Im Folgenden sind einige Beispiele zu sehen, die den teils desolaten Gesundheitszustand der Vögel belegen.
„Die Tiere leiden ganz sicher an einer virusbedingten Gefiederstörung.“ Diese niederschmetternde Diagnose des Arztes hatten wir zwar bereits selbst für wahrscheinlich gehalten, weil der Gefiederzustand der meisten Vögel erbärmlich war. Trotzdem waren wir nicht erfreut über diese Mitteilung beziehungsweise über die Bestätigung unserer schlimmsten Befürchtungen. Es war zu jenem Zeitpunkt somit bereits relativ sicher, dass sämtliche 43 Wellensittiche an der Französischen Mauser, bedingt durch den Polyoma-Virus, oder an der Krankheit PBFD leiden, für deren Auftreten Circoviren verantwortlich sind. Dabei war nicht einmal auszuschließen, dass möglicherweise sogar beide Erkrankungen vorliegen würden. Somit hatten wir es mit Tieren zu tun, die einerseits schwer krank waren und andererseits nur unter größtem Aufwand zu vermitteln sein würden.

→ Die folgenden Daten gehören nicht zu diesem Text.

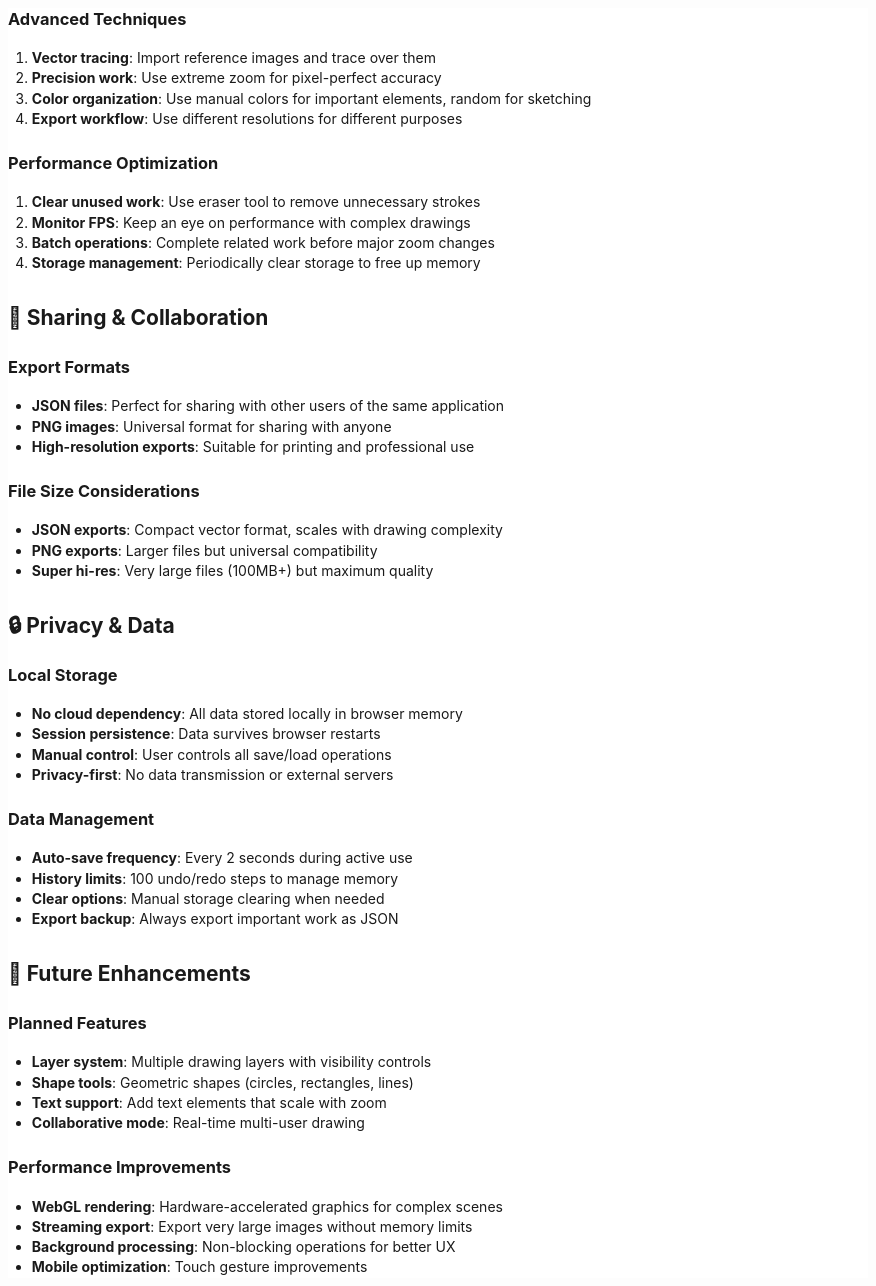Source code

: ### Advanced Techniques
1. **Vector tracing**: Import reference images and trace over them
2. **Precision work**: Use extreme zoom for pixel-perfect accuracy
3. **Color organization**: Use manual colors for important elements, random for sketching
4. **Export workflow**: Use different resolutions for different purposes

### Performance Optimization
1. **Clear unused work**: Use eraser tool to remove unnecessary strokes
2. **Monitor FPS**: Keep an eye on performance with complex drawings
3. **Batch operations**: Complete related work before major zoom changes
4. **Storage management**: Periodically clear storage to free up memory

## 🤝 Sharing & Collaboration

### Export Formats
- **JSON files**: Perfect for sharing with other users of the same application
- **PNG images**: Universal format for sharing with anyone
- **High-resolution exports**: Suitable for printing and professional use

### File Size Considerations
- **JSON exports**: Compact vector format, scales with drawing complexity
- **PNG exports**: Larger files but universal compatibility
- **Super hi-res**: Very large files (100MB+) but maximum quality

## 🔒 Privacy & Data

### Local Storage
- **No cloud dependency**: All data stored locally in browser memory
- **Session persistence**: Data survives browser restarts
- **Manual control**: User controls all save/load operations
- **Privacy-first**: No data transmission or external servers

### Data Management
- **Auto-save frequency**: Every 2 seconds during active use
- **History limits**: 100 undo/redo steps to manage memory
- **Clear options**: Manual storage clearing when needed
- **Export backup**: Always export important work as JSON

## 🚀 Future Enhancements

### Planned Features
- **Layer system**: Multiple drawing layers with visibility controls
- **Shape tools**: Geometric shapes (circles, rectangles, lines)
- **Text support**: Add text elements that scale with zoom
- **Collaborative mode**: Real-time multi-user drawing

### Performance Improvements
- **WebGL rendering**: Hardware-accelerated graphics for complex scenes
- **Streaming export**: Export very large images without memory limits
- **Background processing**: Non-blocking operations for better UX
- **Mobile optimization**: Touch gesture improvements
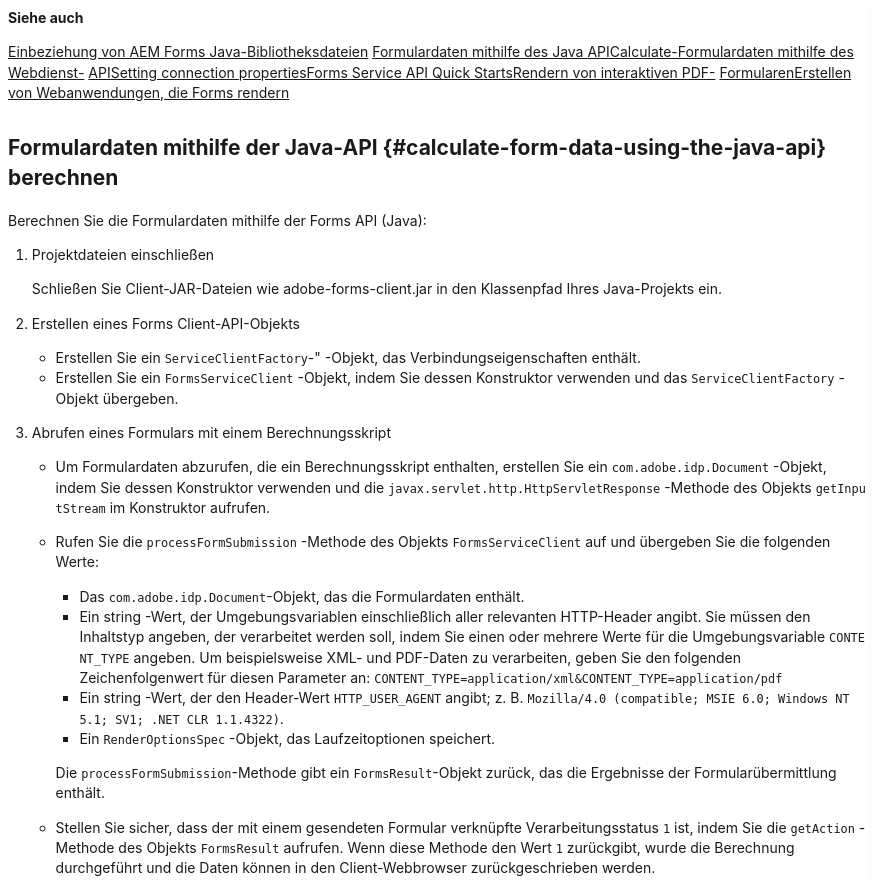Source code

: **Siehe auch**

[Einbeziehung von AEM Forms Java-Bibliotheksdateien](/help/forms/developing/invoking-aem-forms-using-java.md#including-aem-forms-java-library-files) 
[Formulardaten mithilfe des Java ](/help/forms/developing/calculating-form-data.md#calculate-form-data-using-the-java-api)
[APICalculate-Formulardaten mithilfe des Webdienst-](/help/forms/developing/calculating-form-data.md#calculate-form-data-using-the-web-service-api)
[APISetting connection ](/help/forms/developing/invoking-aem-forms-using-java.md#setting-connection-properties)
[propertiesForms Service API Quick ](/help/forms/developing/forms-service-api-quick-starts.md#forms-service-api-quick-starts)
[StartsRendern von interaktiven PDF-](/help/forms/developing/rendering-interactive-pdf-forms.md)
[FormularenErstellen von Webanwendungen, die Forms rendern](/help/forms/developing/creating-web-applications-renders-forms.md)

## Formulardaten mithilfe der Java-API {#calculate-form-data-using-the-java-api} berechnen

Berechnen Sie die Formulardaten mithilfe der Forms API (Java):

1. Projektdateien einschließen

   Schließen Sie Client-JAR-Dateien wie adobe-forms-client.jar in den Klassenpfad Ihres Java-Projekts ein.

1. Erstellen eines Forms Client-API-Objekts

   * Erstellen Sie ein `ServiceClientFactory`-&quot; -Objekt, das Verbindungseigenschaften enthält.
   * Erstellen Sie ein `FormsServiceClient` -Objekt, indem Sie dessen Konstruktor verwenden und das `ServiceClientFactory` -Objekt übergeben.

1. Abrufen eines Formulars mit einem Berechnungsskript

   * Um Formulardaten abzurufen, die ein Berechnungsskript enthalten, erstellen Sie ein `com.adobe.idp.Document` -Objekt, indem Sie dessen Konstruktor verwenden und die `javax.servlet.http.HttpServletResponse` -Methode des Objekts `getInputStream` im Konstruktor aufrufen.
   * Rufen Sie die `processFormSubmission` -Methode des Objekts `FormsServiceClient` auf und übergeben Sie die folgenden Werte:

      * Das `com.adobe.idp.Document`-Objekt, das die Formulardaten enthält.
      * Ein string -Wert, der Umgebungsvariablen einschließlich aller relevanten HTTP-Header angibt. Sie müssen den Inhaltstyp angeben, der verarbeitet werden soll, indem Sie einen oder mehrere Werte für die Umgebungsvariable `CONTENT_TYPE` angeben. Um beispielsweise XML- und PDF-Daten zu verarbeiten, geben Sie den folgenden Zeichenfolgenwert für diesen Parameter an: `CONTENT_TYPE=application/xml&CONTENT_TYPE=application/pdf`
      * Ein string -Wert, der den Header-Wert `HTTP_USER_AGENT` angibt; z. B. `Mozilla/4.0 (compatible; MSIE 6.0; Windows NT 5.1; SV1; .NET CLR 1.1.4322)`.
      * Ein `RenderOptionsSpec` -Objekt, das Laufzeitoptionen speichert.

      Die `processFormSubmission`-Methode gibt ein `FormsResult`-Objekt zurück, das die Ergebnisse der Formularübermittlung enthält.

   * Stellen Sie sicher, dass der mit einem gesendeten Formular verknüpfte Verarbeitungsstatus `1` ist, indem Sie die `getAction` -Methode des Objekts `FormsResult` aufrufen. Wenn diese Methode den Wert `1` zurückgibt, wurde die Berechnung durchgeführt und die Daten können in den Client-Webbrowser zurückgeschrieben werden.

Um die Tiere in die Vermittlung nehmen zu können, brauchten wir Gewissheit. Sofort wurde bei allen 43 Vögeln Proben entnommen und zu einem DNA-Test eingeschickt, spätestens in der 37. Kalenderwoche 2005 sollten die Ergebnisse vorliegen. Nach dem Tierarztbesuch wurden die Vögel in einen Quarantäneraum in Essen gebracht. Dort haben die Tierschützerin und ich die Wellensittiche in behindertengerecht eingerichtete und vor allem saubere Käfige gesetzt. Die schwer erkrankten Vögel – einer litt an einer allgemeinen bakteriellen Infektion und ein zweiter an einer akuten Atemwegsinfektion – haben zusammen mit dem am Auge verletzten Sittich einen separaten Käfig erhalten, in dem sie viel Ruhe hatten. Sie wurden zur Unterstützung ihrer Genesung mit einer Wärmelampe bestrahlt.

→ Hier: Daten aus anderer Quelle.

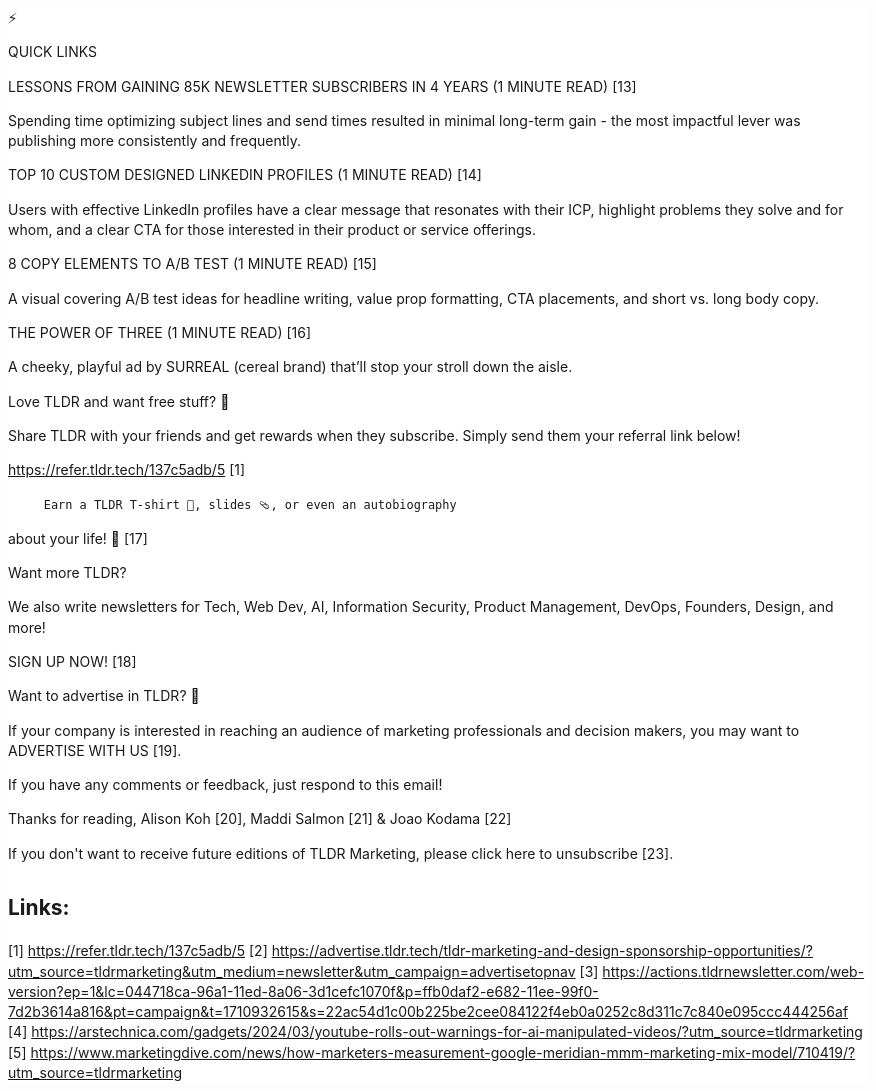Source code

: ⚡ 

QUICK LINKS

 LESSONS FROM GAINING 85K NEWSLETTER SUBSCRIBERS IN 4 YEARS (1 MINUTE
READ) [13] 

 Spending time optimizing subject lines and send times resulted in
minimal long-term gain - the most impactful lever was publishing more
consistently and frequently. 

 TOP 10 CUSTOM DESIGNED LINKEDIN PROFILES (1 MINUTE READ) [14] 

 Users with effective LinkedIn profiles have a clear message that
resonates with their ICP, highlight problems they solve and for whom,
and a clear CTA for those interested in their product or service
offerings. 

 8 COPY ELEMENTS TO A/B TEST (1 MINUTE READ) [15] 

 A visual covering A/B test ideas for headline writing, value prop
formatting, CTA placements, and short vs. long body copy. 

 THE POWER OF THREE (1 MINUTE READ) [16] 

 A cheeky, playful ad by SURREAL (cereal brand) that’ll stop your
stroll down the aisle. 

Love TLDR and want free stuff? 🎁

 Share TLDR with your friends and get rewards when they subscribe.
Simply send them your referral link below! 

 https://refer.tldr.tech/137c5adb/5 [1] 

		 Earn a TLDR T-shirt 👕, slides 🩴, or even an autobiography
about your life! 🤯 [17] 

Want more TLDR?

 We also write newsletters for Tech, Web Dev, AI, Information
Security, Product Management, DevOps, Founders, Design, and more! 

SIGN UP NOW! [18] 

Want to advertise in TLDR? 📰

 If your company is interested in reaching an audience of marketing
professionals and decision makers, you may want to ADVERTISE WITH US
[19]. 

 If you have any comments or feedback, just respond to this email! 

Thanks for reading, 
Alison Koh [20], Maddi Salmon [21] & Joao Kodama [22] 

If you don't want to receive future editions of TLDR Marketing,
please click here to unsubscribe [23]. 

 

Links:
------
[1] https://refer.tldr.tech/137c5adb/5
[2] https://advertise.tldr.tech/tldr-marketing-and-design-sponsorship-opportunities/?utm_source=tldrmarketing&utm_medium=newsletter&utm_campaign=advertisetopnav
[3] https://actions.tldrnewsletter.com/web-version?ep=1&lc=044718ca-96a1-11ed-8a06-3d1cefc1070f&p=ffb0daf2-e682-11ee-99f0-7d2b3614a816&pt=campaign&t=1710932615&s=22ac54d1c00b225be2cee084122f4eb0a0252c8d311c7c840e095ccc444256af
[4] https://arstechnica.com/gadgets/2024/03/youtube-rolls-out-warnings-for-ai-manipulated-videos/?utm_source=tldrmarketing
[5] https://www.marketingdive.com/news/how-marketers-measurement-google-meridian-mmm-marketing-mix-model/710419/?utm_source=tldrmarketing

Selbstverständlich erhielten die Vögel auch sofort abwechslungsreiches Futter und Wasser, ein paar Leckereien gab es selbstverständlich ebenfalls. Die Sittiche wurden in den folgenden Wochen von mehreren Tierschützern bestens versorgt. Wir alle warteten damals gespannt auf die Testergebnisse, die über das Schicksal der Wellensittiche entscheiden sollten. Obwohl sie fast alle nicht den gängigen Schönheitsidealen entsprachen, so haben sie mein Herz damals im Sturm erobert. Einige der Vogel haben in dem Quarantäneraum durch das Käfiggitter mit mir „geflirtet“ und ich hätte sie am liebsten alle eingepackt und mitgenommen. Aber das war bedauerlicherweise nicht möglich, denn so viele Tiere hätte ich in meinem Vogelzimmer unmöglich unterbringen können – von den möglichen Erkrankungen einmal abgesehen.
So ging es weiter
Nachdem wir wussten, an welcher Viruserkrankung die Vögel litten (es war PBFD), konnten wir dazu übergehen, die Vögel unter Berücksichtigung der erforderlichen Quarantäne- und Unterbringungsauflagen zu vermitteln. Damals war es ein Kraftakt, die vielen Tiere medizinisch versorgen zu lassen und ein Zuhause für sie zu finden. Es wurde eine Spendenaktion ins Leben gerufen, denn allein die Kosten für die vielen Labortests, die wegen der potenziell vorhandenen Virusinfektionen nötig waren, haben eine Menge Geld verschlungen.
Weil sich im Jahr 2005 sehr viele Menschen solidarisch gezeigt und uns mit Spenden für die Vögel unterstützt haben, gab es damals eine regelmäßige Berichterstattung für diese tierlieben Vogelfreundinnen und -freunde.